Alles war bereitet, der Bus war da, alle Schülerinnen und Schüler auch. Und so ging es los Sonntagnacht um 23.30h mit dem Bus nach Mailand. Wir rollten ungestört durch die Nacht, nach zwei Stunden war Ruhe im Bus, und die meisten von uns haben die Fahrt durch die Schweiz und den Gotthart-Tunnel wohl verschlafen. Nach 12 Stunden waren wir am Hotel, das Einchecken lief problemlos, die Zimmer waren bereits im Vorfeld verteilt. Erster Programmpunkt war eine Stadtführung, Treffen am beeindruckenden Mailänder Dom. Wir sahen das Schloss der Sforza, eine anmutige Innenstadt, teure Geschäfte in der Viktor-Emanuel-Passage. Die Euphorie siegte über die Müdigkeit, und gute Laune trug uns durch die Straßen der norditalienischen Kapitale. Abends war es ruhig im Hotel, alle schienen rechtzeitig im Bett.
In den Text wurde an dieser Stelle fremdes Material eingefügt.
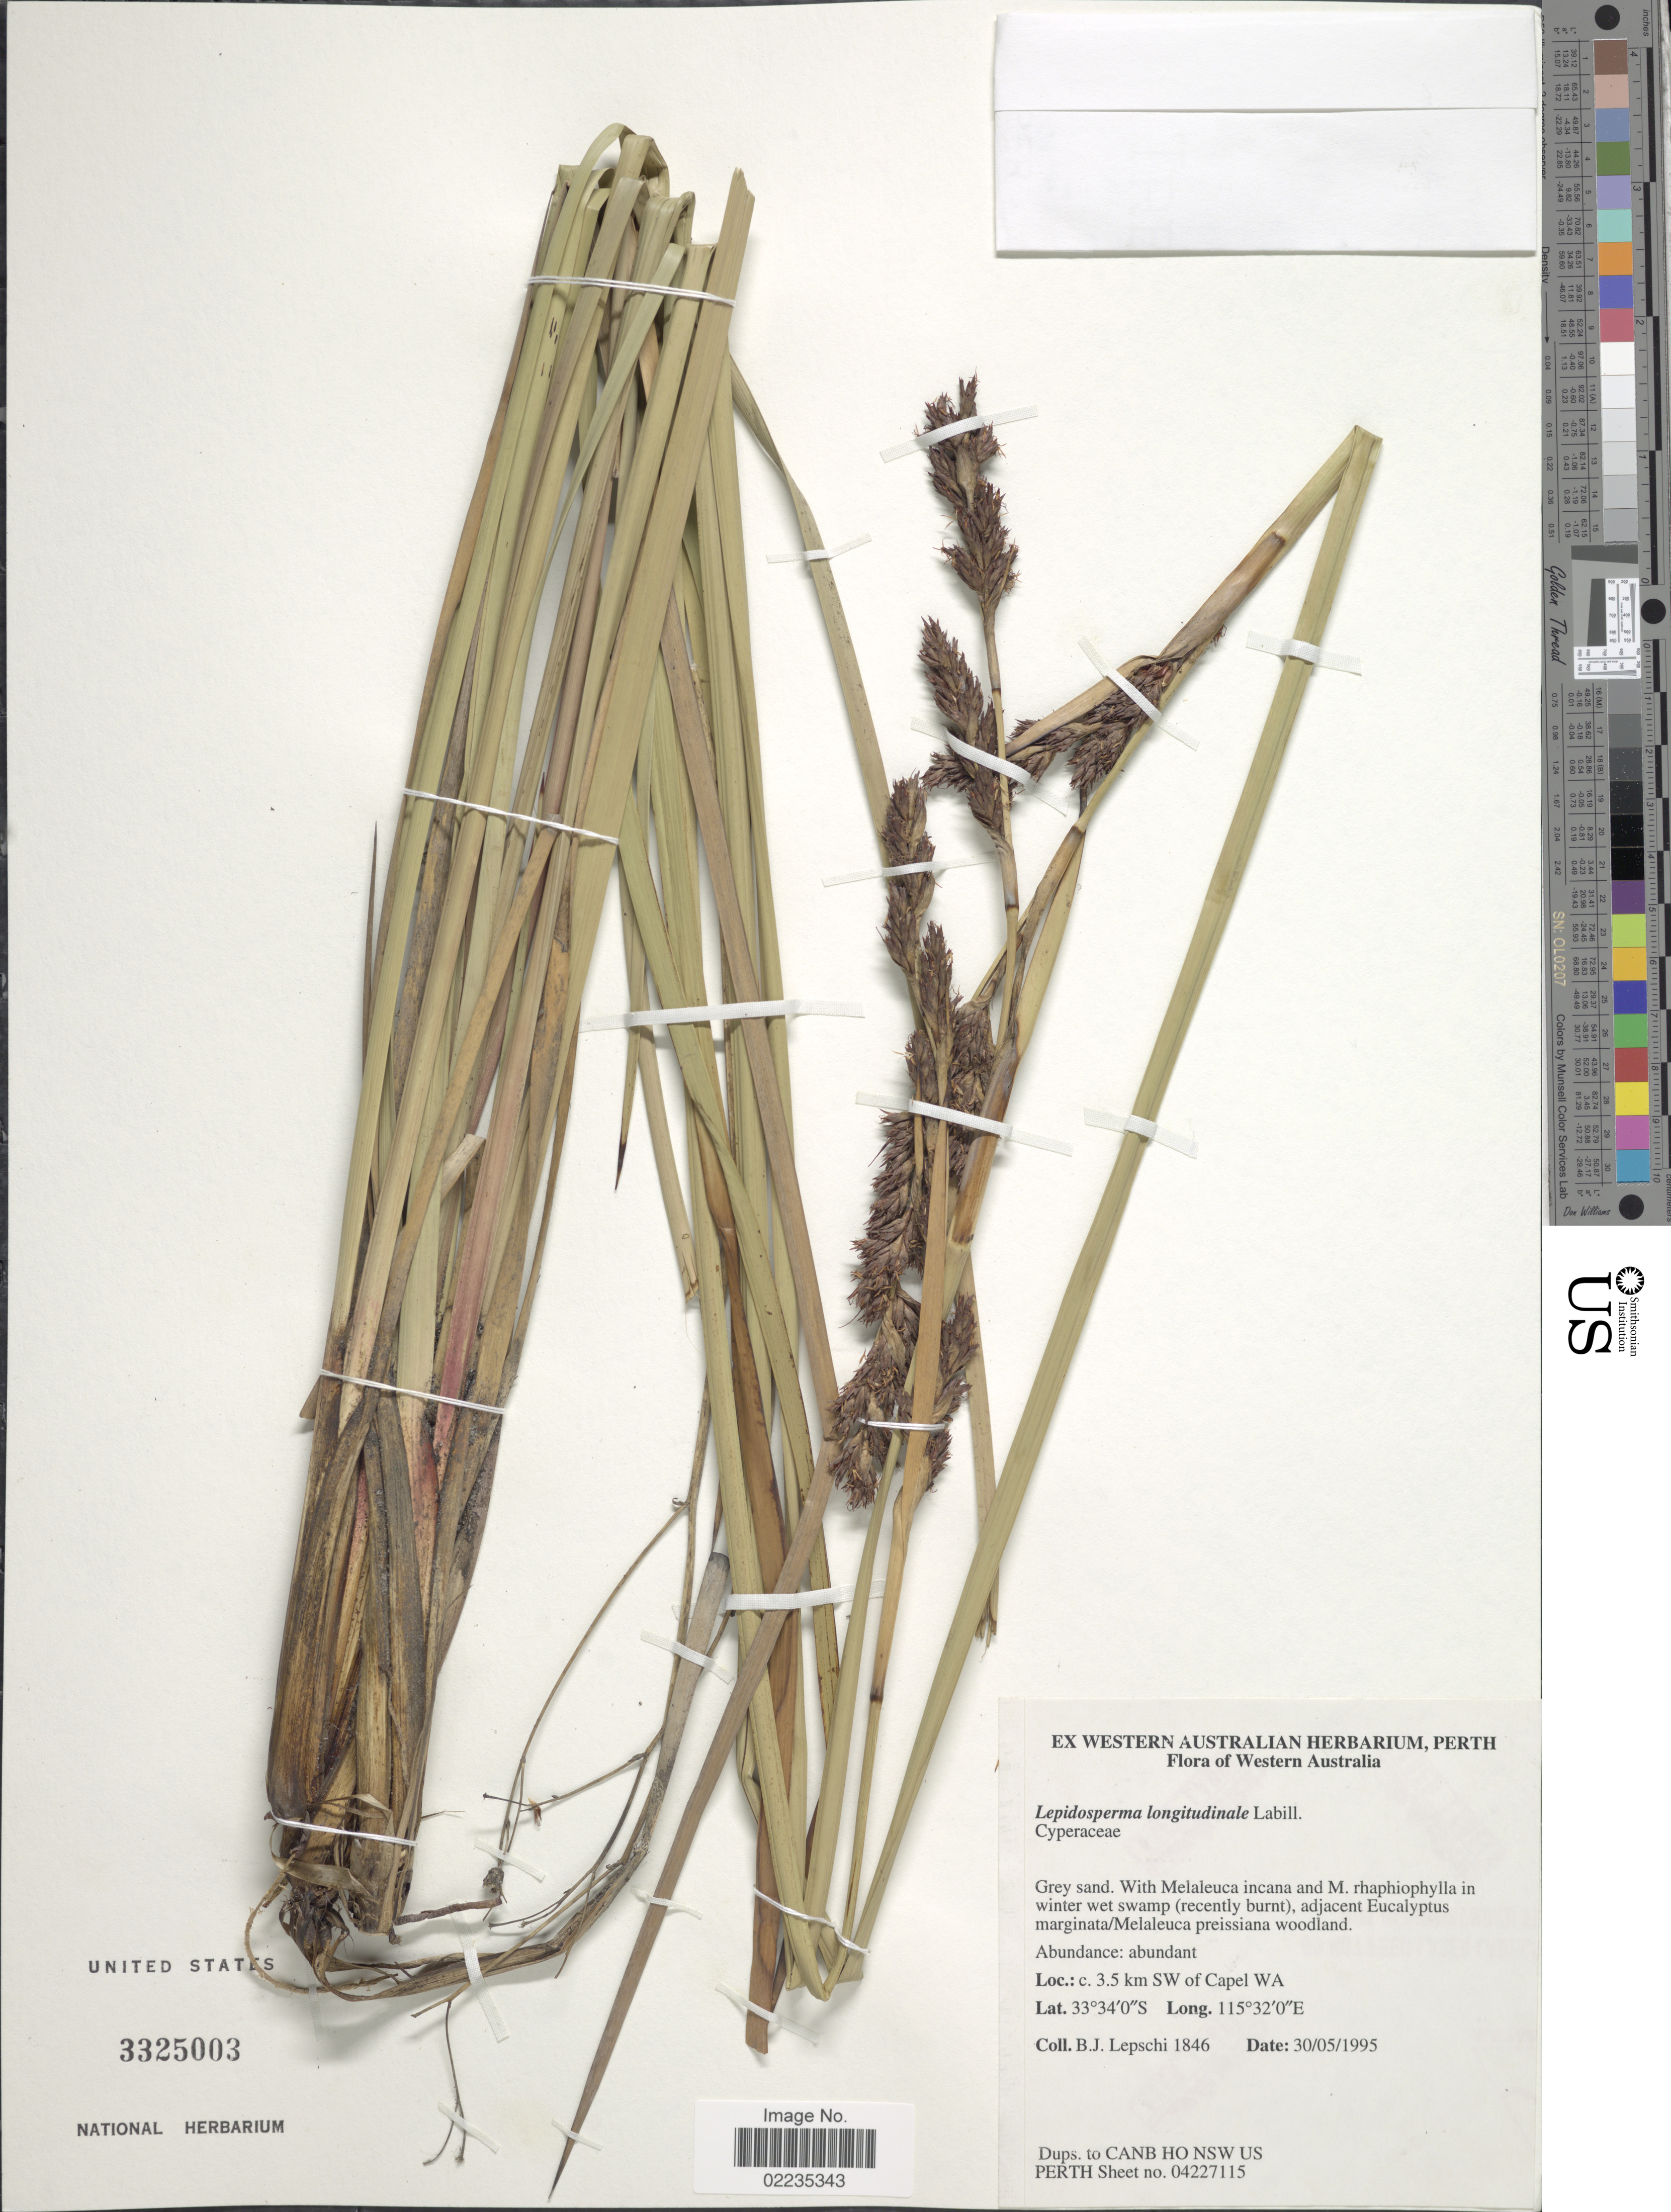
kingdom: Plantae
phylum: Tracheophyta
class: Liliopsida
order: Poales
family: Cyperaceae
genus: Lepidosperma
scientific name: Lepidosperma longitudinale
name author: Labill.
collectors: B. Lepschi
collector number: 1846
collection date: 1995-05-30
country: Australia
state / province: Western Australia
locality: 3.5 km SW of Capel WA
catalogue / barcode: US 3325003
Gestärkt durch ein gutes Frühstück ging es es mit der Metro zum Museo Leonardo da Vinci, in welchem wir sowohl da Vincis Erfindergeist als auch die Errungenschaften moderner Technik bewundern durften. Und dann kam der Schüler liebste Zeit: Freizeit in Mailand zum Schoppen, Flanieren und Gucken. Und wo man auch war, zeigte sich Mailand als eine erinnerungswürdige Stadt.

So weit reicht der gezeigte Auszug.